Maybe it is, but until we know what the purpose of life is, why we are here, how can we say what the nature of our lives should be like?

"One of the oldest explanations for suffering not mentioned is the Judeo-Christian Garden of Eden: man and woman were living blissfully together in the garden, along with animals, all living blissfully together, and then of course, the Fall and disobeying of God."

Not to be too persnickety about it, but this explanation is mentioned. It's under the first heading in the main post: "God is punishing us."

Perhaps pain is God's megaphone to raise us from of Gurdjieff's state of sleep?

Anyway, I've never been able to see 'good' and 'evil' as things in themselves. Rather they are facets of human nature. Pushed far enough we are all probably capable of performing an evil act of some degree or other. It's one of the ways in which we differ from other specues of animals.

I just finished reading Haraldsson's "I Saw A Light and Came Here". Which, btw, is a good high level primer on cases suggestive of reincarnation as well as related topics. The book didn't do much for me as I am already familiar with the research and issues from having read Ian Stevenson's far more in depth and more voluminous identical research. It would be a good introduction to the topic for someone previously unaware that good investigation had actually been done.

At any rate, it got me thinking in ways I hadn't for many years.

Germane to the split brain post, it is clear that memory and personality are not the product of or stored in the brain. Nor does the personality dissolve or join into a union of All, etc, upon death. Rather, memories and personality remain within a non-physical perceptual entity that could generically be referred to as "the soul".

Germane to this post; in addition to psychopaths and stupidity, suffering is also the result, IMO, of getting bogged down obsessively in petty setbacks and hassles of a single life time - petty in the sense that we live on and on and will inhabit new bodies in new situations. With that perspective, a few months or even years suffering with a terminal illness becomes a pretty small thing. Having a loved one pass away is more like they went on a temporary vacation as opposed to gone forever. Even the person that has done evil and is tortured by a guilty conscience should realize that there is opportunity to redeem oneself in the future.

So a lot of suffering is due to framing things in a narrow perspective

I see that, Michael, sorry.

I guess my question is, why is God punishing us? I was brought up Catholic, and the answer is always because we sin. But I like to think of the Bible sometimes pointing out deeper truths. The sin of egotism covers them all except anger (maybe). And it's interesting, at least to me, that right after Adam and Eve sin, they then come to know shame, the opposite of egotism - when they begin wearing clothes (fig leaves).

The “pain is an illusion” idea, however seemingly potty at face value, could perhaps have some merit to it. Think of the pain a marathon runner goes through - the equivalent pain in a different context would likely be perceived as absolute agony. The perception of pain is clearly changed by context, as demonstrated with the example just cited.
How far can one go with this idea? Allegedly Buddhist monks have been able to alter their perception of pain (not the fact they actually feel the sensation itself) to such a degree they are able to be operated on without a general anaesthetic. So, in light of this, it would seem one can take this idea to quite an extreme.

- Apply what you read
1) Set down word for word the part of the discussion on suffering that begins at "I just finished" and stops after "for many years.".
2) Supply the next part of the discussion on suffering, picking up right after its final sentence.
The data that comes next has no connection to the discussion on suffering.

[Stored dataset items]
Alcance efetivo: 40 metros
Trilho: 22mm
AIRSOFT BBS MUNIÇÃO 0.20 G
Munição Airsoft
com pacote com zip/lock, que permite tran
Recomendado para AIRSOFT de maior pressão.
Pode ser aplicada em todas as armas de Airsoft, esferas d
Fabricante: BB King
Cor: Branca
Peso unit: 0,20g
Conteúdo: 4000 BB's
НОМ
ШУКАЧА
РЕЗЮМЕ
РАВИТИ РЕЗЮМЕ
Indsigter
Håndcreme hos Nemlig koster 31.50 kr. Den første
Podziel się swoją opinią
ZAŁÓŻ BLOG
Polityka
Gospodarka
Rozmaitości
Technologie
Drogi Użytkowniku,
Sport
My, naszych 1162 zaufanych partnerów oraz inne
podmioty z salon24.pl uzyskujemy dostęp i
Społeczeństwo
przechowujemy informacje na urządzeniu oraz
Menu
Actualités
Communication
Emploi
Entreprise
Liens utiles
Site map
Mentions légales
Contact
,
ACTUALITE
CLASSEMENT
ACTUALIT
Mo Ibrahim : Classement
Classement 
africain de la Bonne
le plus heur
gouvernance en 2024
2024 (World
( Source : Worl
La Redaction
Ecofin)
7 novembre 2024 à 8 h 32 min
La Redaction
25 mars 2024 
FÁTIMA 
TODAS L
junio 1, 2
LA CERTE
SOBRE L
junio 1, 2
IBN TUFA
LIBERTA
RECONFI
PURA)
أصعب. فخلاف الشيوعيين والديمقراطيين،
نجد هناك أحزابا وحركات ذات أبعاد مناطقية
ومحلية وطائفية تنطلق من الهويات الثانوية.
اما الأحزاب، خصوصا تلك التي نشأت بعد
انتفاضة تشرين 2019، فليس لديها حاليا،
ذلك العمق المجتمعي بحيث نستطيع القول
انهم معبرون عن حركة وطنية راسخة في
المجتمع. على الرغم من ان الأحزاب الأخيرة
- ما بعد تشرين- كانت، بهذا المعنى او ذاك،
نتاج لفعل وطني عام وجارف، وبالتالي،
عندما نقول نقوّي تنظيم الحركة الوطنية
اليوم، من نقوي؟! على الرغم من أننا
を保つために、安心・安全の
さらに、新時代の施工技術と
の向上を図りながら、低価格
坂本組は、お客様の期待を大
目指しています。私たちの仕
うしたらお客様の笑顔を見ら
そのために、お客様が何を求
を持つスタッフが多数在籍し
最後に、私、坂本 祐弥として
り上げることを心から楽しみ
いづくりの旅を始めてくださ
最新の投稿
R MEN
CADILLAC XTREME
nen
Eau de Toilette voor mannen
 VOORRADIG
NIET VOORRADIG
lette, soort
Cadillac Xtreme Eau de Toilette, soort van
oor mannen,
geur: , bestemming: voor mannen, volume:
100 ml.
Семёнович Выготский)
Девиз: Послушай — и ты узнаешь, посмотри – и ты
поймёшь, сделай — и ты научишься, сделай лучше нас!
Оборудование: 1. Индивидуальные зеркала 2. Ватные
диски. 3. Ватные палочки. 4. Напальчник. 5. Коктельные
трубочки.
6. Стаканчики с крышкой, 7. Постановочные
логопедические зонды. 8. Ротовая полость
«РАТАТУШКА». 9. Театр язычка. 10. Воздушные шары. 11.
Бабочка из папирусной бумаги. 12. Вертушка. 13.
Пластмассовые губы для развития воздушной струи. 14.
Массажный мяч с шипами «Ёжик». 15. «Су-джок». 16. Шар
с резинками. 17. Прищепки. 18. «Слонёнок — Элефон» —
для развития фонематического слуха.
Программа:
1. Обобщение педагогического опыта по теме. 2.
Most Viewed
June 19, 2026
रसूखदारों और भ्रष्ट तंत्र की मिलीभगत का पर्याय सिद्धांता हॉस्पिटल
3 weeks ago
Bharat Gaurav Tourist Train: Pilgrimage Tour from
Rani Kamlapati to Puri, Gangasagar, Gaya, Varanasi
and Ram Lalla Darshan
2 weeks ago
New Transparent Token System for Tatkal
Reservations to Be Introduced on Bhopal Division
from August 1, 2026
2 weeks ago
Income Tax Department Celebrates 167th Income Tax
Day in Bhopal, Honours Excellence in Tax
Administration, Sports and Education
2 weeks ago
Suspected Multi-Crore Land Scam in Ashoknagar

- Responses by task
1)
I just finished reading Haraldsson's "I Saw A Light and Came Here". Which, btw, is a good high level primer on cases suggestive of reincarnation as well as related topics. The book didn't do much for me as I am already familiar with the research and issues from having read Ian Stevenson's far more in depth and more voluminous identical research. It would be a good introduction to the topic for someone previously unaware that good investigation had actually been done.

At any rate, it got me thinking in ways I hadn't for many years.

2)
Does this mean pain is an illusion in the strictest literal sense? No, and here’s why. If someone feels a sensation, and experiences that sensation in a particular way – very pleasantly, moderately pleasantly, very unpleasantly, mildly unpleasantly, whatever – this can never be an illusion, in principle! All there is, in the relevant sense, is simply the experience itself. The stimulus that causes the sensation, and the causal physical pathway (nerve twitchings) are not relevant to the question of whether the experience of the sensation is an illusion. Pain from a phantom limb is every bit as real as the pain from an actual limb. Pain is simply the subjective experience of a sensation – a purely mental event. And it is the only definition of pain which is relevant to the issue of whether a world full of suffering is reconcilable to the existence of a deity.
Of course it is immediately obvious that suffering is totally compatible with the notion of a deity, because the proposed deity might be evil or indifferent. Therefore no more explanation is needed. But what about a genuinely loving deity? Much more tricky!!!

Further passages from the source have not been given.